Gosta de poesia? Outro rapaz passou como se nada tivesse ouvido.

Gosta de poesia? Uma das duas moças que passavam rindo pegou o folheto que o poeta sacudia à sua frente e seguiu seu caminho, mas o homem apressou-se e elevou a voz. Só peço uma colaboração. A moça voltou dois passos e devolveu o folheto e pôs no rosto um sorriso desajeitado, moveu a cabeça de um lado para o outro e segiu com a amiga. Voltaram a rir depois de sete passos.

Gosta de poesia? A moça espantou-se com a abordagem súbita e virou-se para ver do que se tratava. Ergueu a mão aberta e a deixou parada no ar, indicando para ele parar o quer que estivesse fazendo. Voltou a caminhar na direção que seguia antes da perturbação.

Gosta de poesia? O rapaz pegou o folhetim e tencionava seguir. Mas o poeta o parou tocando lhe o ombro levemente. Só peço uma colaboração. O rapaz entregou o folhetim à moça que o acompanhava e tirou da carteira umas moedas, que entregou ao pedinte.

Poesia? Gosta de poesia? ...

Em cinquenta minutos o homem tinha conseguido apenas umas moedas que somavam menos de R$ 1,00. Haveria ali poesia?

Dizem que o dinheiro muda as pessoas. A falta, também. E, se mudamos com ou sem, nomear e classificar os agentes da mudança parece um mero exercício fútil que nos propomos para ocupar a mente.

sábado, 6 de fevereiro de 2010

A sinceridade é uma virtude?

A sinceridade ao falar de si só é reconhecida como virtude no homem medíocre.

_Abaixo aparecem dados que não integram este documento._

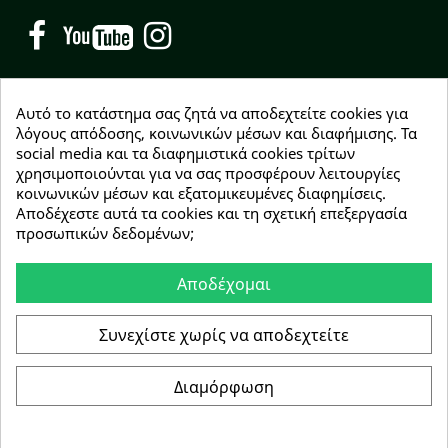
Facebook
YouTube
Instagram
Αυτό το κατάστημα σας ζητά να αποδεχτείτε cookies για
λόγους απόδοσης, κοινωνικών μέσων και διαφήμισης. Τα
social media και τα διαφημιστικά cookies τρίτων
NEWSLETTER
χρησιμοποιούνται για να σας προσφέρουν λειτουργίες
Εγγραφείτε δωρεάν και θα είστε οι πρώτοι που θα
κοινωνικών μέσων και εξατομικευμένες διαφημίσεις.
λάβετε τα νέα μας γύρω από προσφορές, εκπτώσεις
Αποδέχεστε αυτά τα cookies και τη σχετική επεξεργασία
και νέα προϊόντα.
προσωπικών δεδομένων;
Αποδέχομαι
Συμφωνώ με τους
όρους χρήσης
Συνεχίστε χωρίς να αποδεχτείτε
Διαμόρφωση
Copyright © 2026 Greenhousebio
Αρ. ΓΕΜΗ: 146728304000
e-Shop by Synergic Software
Συγκατάθεση για cookie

Naquele melhor do que a maioria, a sinceridade é tomada por arrogância; e no homem ruim, essa mesma sinceridade não é nada mais do que sem-vergonhice.

quinta-feira, 7 de janeiro de 2010

O Médico e o Monstro

Recomendo o último capítulo do Dr. Jekyll and Mr. Hyde, de Robert Louis Stevenson... Não que o resto do livro não seja bom, mas é que sendo uma história muito conhecida, o mistério que se constrói ao longo do livro não cativa, já que sabemos a solução desde o início. Por outro lado, o último capítulo é praticamente um ensaio sobre a natureza humana e vale a pena ser lido, mesmo que já se conheça a trama.... aliás, se alguém ainda não conhece a solução do mistério, sugiro que leia logo o livro antes que alguma reportagem, filme ou conversa de bar estrague o prazer desta leitura! E, novamente: Mesmo que já conheça a história por outros meios, não deixe de ler o último capítulo, que não demora nada e juro que não há inconvenientes em começar a leitura neste ponto!